Task to carry out |
Copy every entry word for word, but skip the pictures.

::: Task input :::

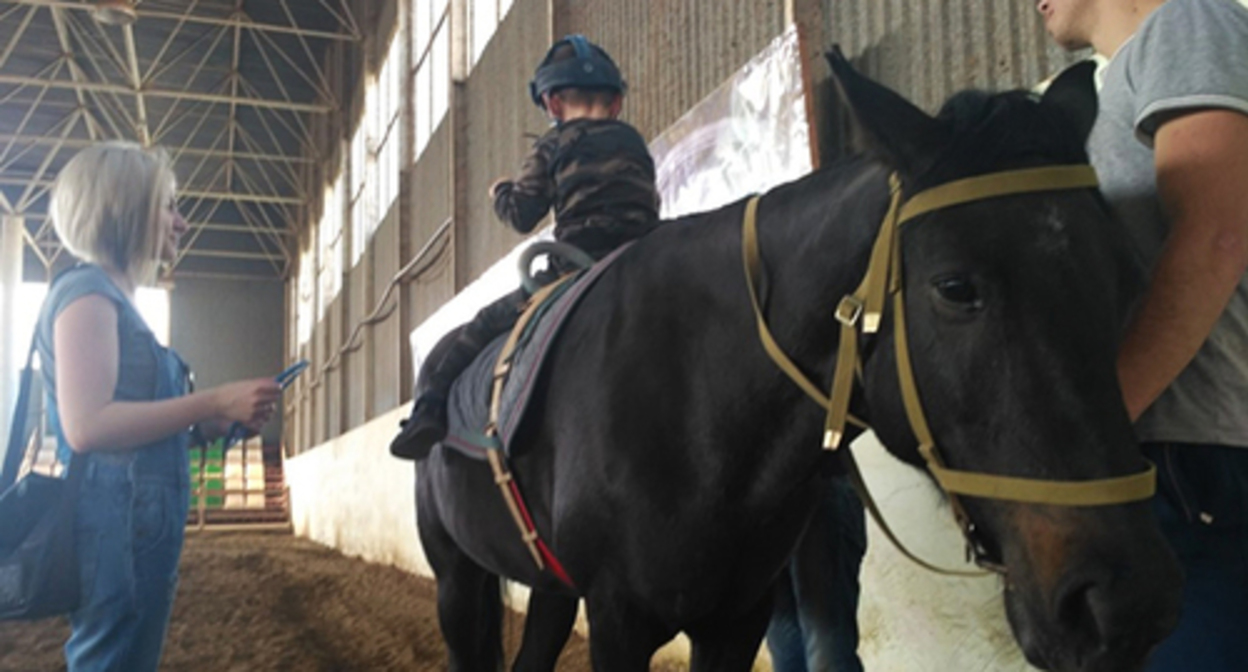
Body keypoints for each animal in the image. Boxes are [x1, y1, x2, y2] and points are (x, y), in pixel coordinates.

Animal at [414, 53, 1183, 669]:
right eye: (956, 288)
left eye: (1125, 279)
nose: (1123, 604)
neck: (692, 393)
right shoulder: (618, 618)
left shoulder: (735, 619)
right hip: (458, 581)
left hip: (547, 588)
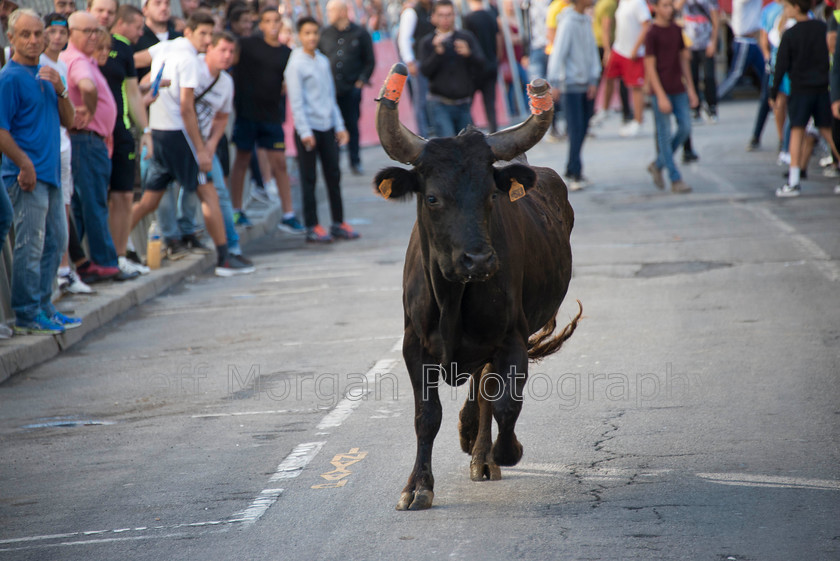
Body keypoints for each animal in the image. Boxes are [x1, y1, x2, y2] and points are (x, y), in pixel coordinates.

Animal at [376, 63, 584, 510]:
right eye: (432, 198)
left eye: (491, 194)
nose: (480, 261)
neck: (453, 297)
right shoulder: (414, 346)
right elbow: (426, 416)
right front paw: (418, 486)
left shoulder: (512, 339)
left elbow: (505, 404)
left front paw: (504, 450)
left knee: (487, 389)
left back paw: (480, 451)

:::

Answer for this exercise |
Body keypoints for each animal in the image. Boxes are [x1, y1, x2, y2] and points are (x, y), in pixel coordinates.

Animal at [414, 53, 1183, 669]:
right eye: (956, 288)
left eye: (1125, 279)
nose: (1123, 604)
neck: (692, 393)
right shoulder: (618, 618)
left shoulder: (735, 619)
right hip: (458, 581)
left hip: (547, 588)
Body keypoints for each animal in the image. Boxes are [x1, y1, x2, y2] and points are (x, y), in pixel coordinates.

Animal at [376, 63, 584, 510]:
right eye: (432, 198)
left eye: (491, 194)
nose: (480, 261)
neck: (453, 297)
right shoulder: (414, 346)
right elbow: (426, 416)
right front paw: (418, 486)
left shoulder: (512, 339)
left elbow: (505, 404)
left front paw: (504, 450)
left knee: (487, 389)
left back paw: (480, 451)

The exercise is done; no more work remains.